BELGRADE, Serbia (AP) – Roman Catholic and Christian Orthodox leaders meeting for the first time in six years said they will continue their efforts to bridge the divide between their ancient branches of Christianity.
About 60 bishops, cardinals and metropolitans convened privately in the Serbian capital from Sept. 18 through Monday to restart the dialogue that broke off in 2000.
The previous talks ruptured over issues including papal authority and Orthodox complaints that Catholics were trying to poach followers in historically Orthodox territory, notably eastern Europe.
The latest meeting focused on writing a text that would serve as a basis to "seek the restoration of full communion" and close the nearly 1,000-year-old rift between the Catholic and the Orthodox, the leaders said in a statement.
"After many observations and comments made during the discussion on the text, a revised text will be discussed at the next meeting of the Joint Commission," expected next year, they said.
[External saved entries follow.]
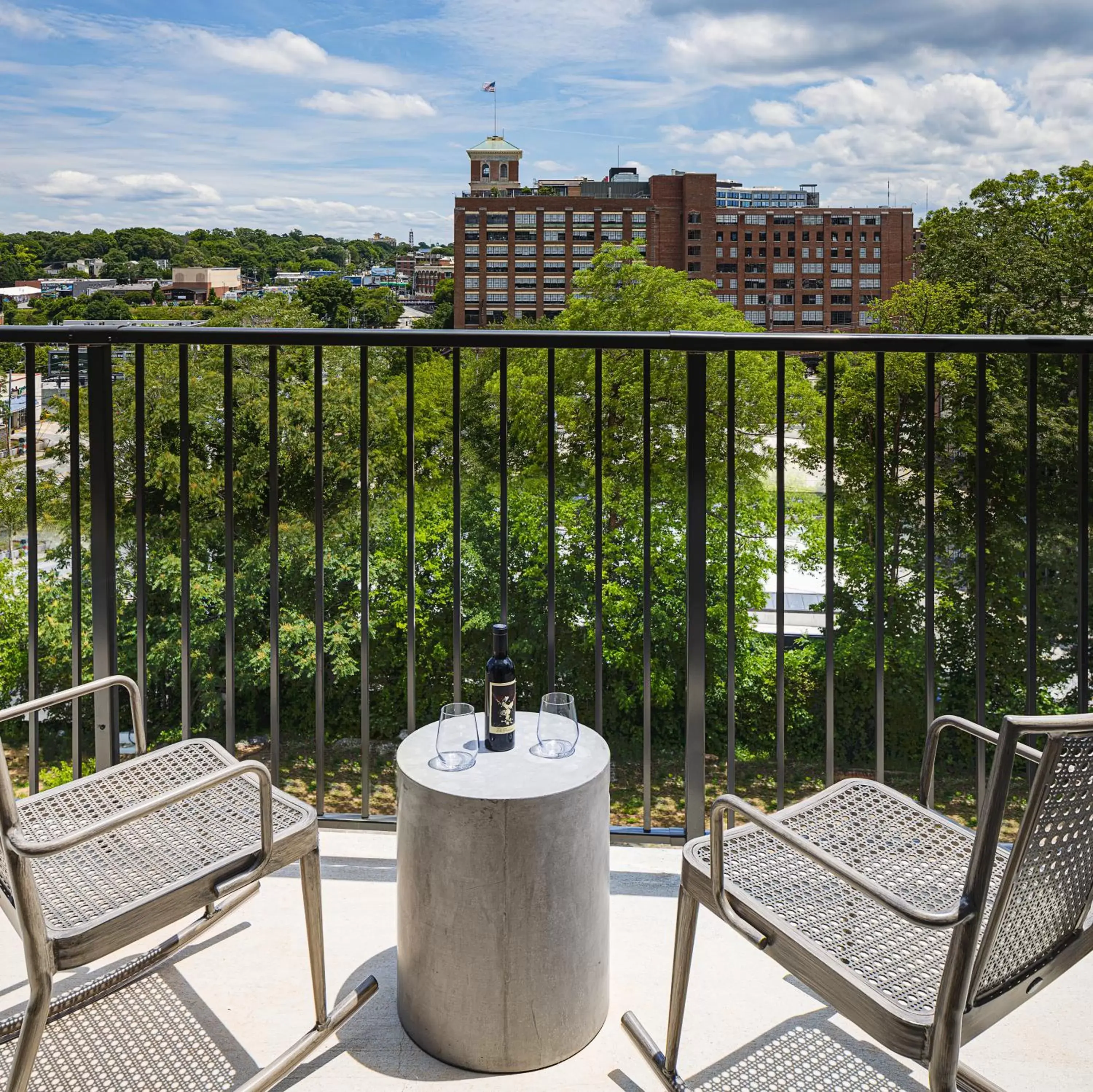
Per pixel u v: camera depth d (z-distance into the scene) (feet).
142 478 6.04
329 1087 4.42
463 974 4.47
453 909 4.44
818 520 58.08
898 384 56.18
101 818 4.51
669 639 58.70
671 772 60.23
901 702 58.80
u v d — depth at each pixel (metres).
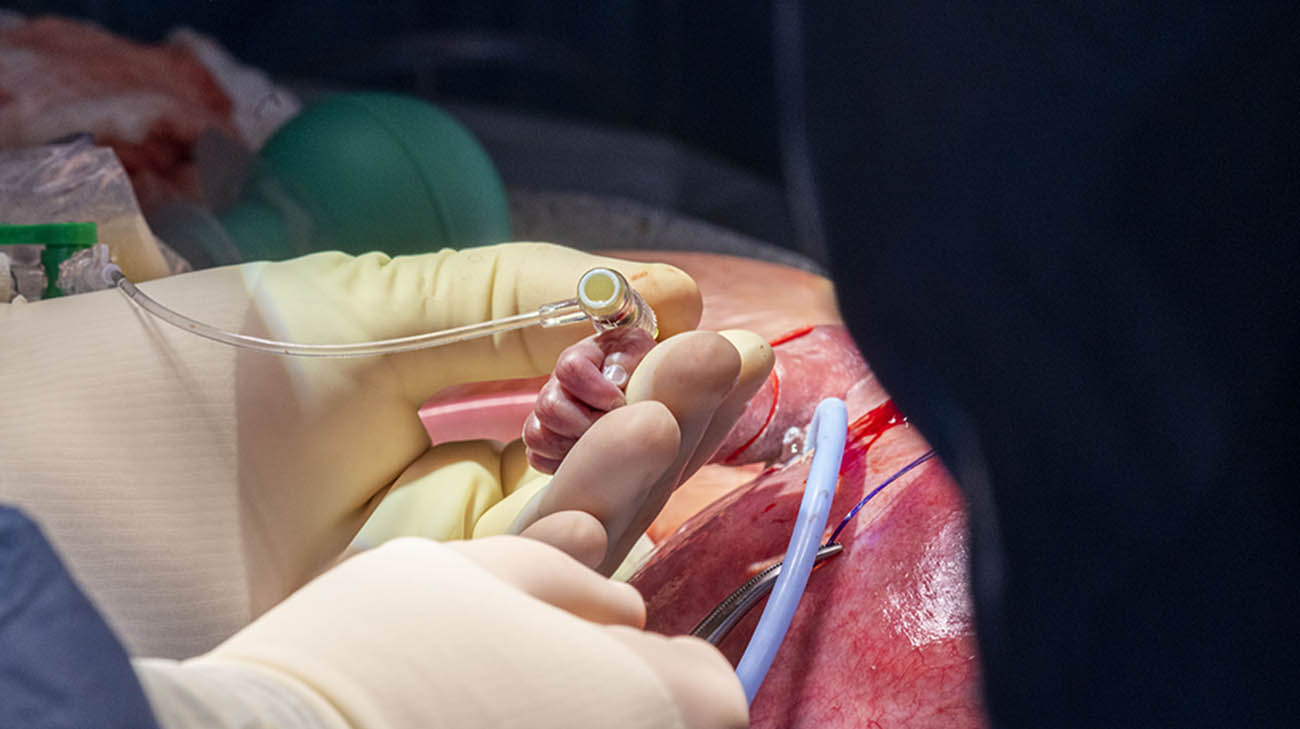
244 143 1.71
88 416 0.79
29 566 0.34
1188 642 0.31
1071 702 0.32
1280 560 0.30
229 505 0.80
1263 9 0.27
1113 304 0.29
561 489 0.67
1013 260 0.30
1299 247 0.28
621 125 2.57
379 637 0.45
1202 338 0.29
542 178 2.50
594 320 0.77
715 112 2.48
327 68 2.43
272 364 0.82
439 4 2.43
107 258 0.92
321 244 1.43
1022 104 0.29
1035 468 0.31
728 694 0.49
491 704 0.43
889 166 0.31
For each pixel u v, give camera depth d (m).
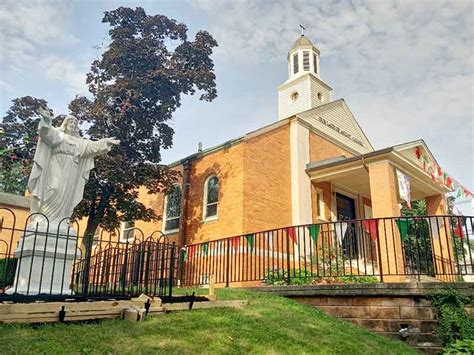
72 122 7.93
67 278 6.92
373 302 7.40
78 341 4.43
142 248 7.57
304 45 23.27
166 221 17.28
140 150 15.89
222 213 14.26
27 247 6.78
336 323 6.86
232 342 5.00
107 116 15.10
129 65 15.77
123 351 4.29
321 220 15.84
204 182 15.62
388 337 7.04
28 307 4.85
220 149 15.30
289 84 22.41
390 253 11.98
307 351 5.18
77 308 5.18
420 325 6.98
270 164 15.12
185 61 16.53
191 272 13.00
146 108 15.73
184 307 6.24
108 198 14.93
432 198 16.94
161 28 16.42
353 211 18.08
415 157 14.37
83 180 7.79
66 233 7.00
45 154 7.32
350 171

Representing the world's 1.1 billion Catholics and more than 250 million Orthodox Christians, the dignitaries began their latest gathering with high hopes of bringing East and West closer together. It was also a fresh start under Pope Benedict XVI, who last year declared a "fundamental commitment" to close the rift.
Christianity's East-West split began as early as the fifth century over the rising influence of the papacy and later over wording of the creed, or confession of faith. The split was sealed in 1054 with an exchange of anathemas – spiritual repudiations – between the Vatican and the patriarch of Constantinople, now Istanbul, Turkey, and still the spiritual center of Orthodoxy.
The mutual denunciations were lifted more than 40 years ago, but there has been only halting progress toward restoring bonds.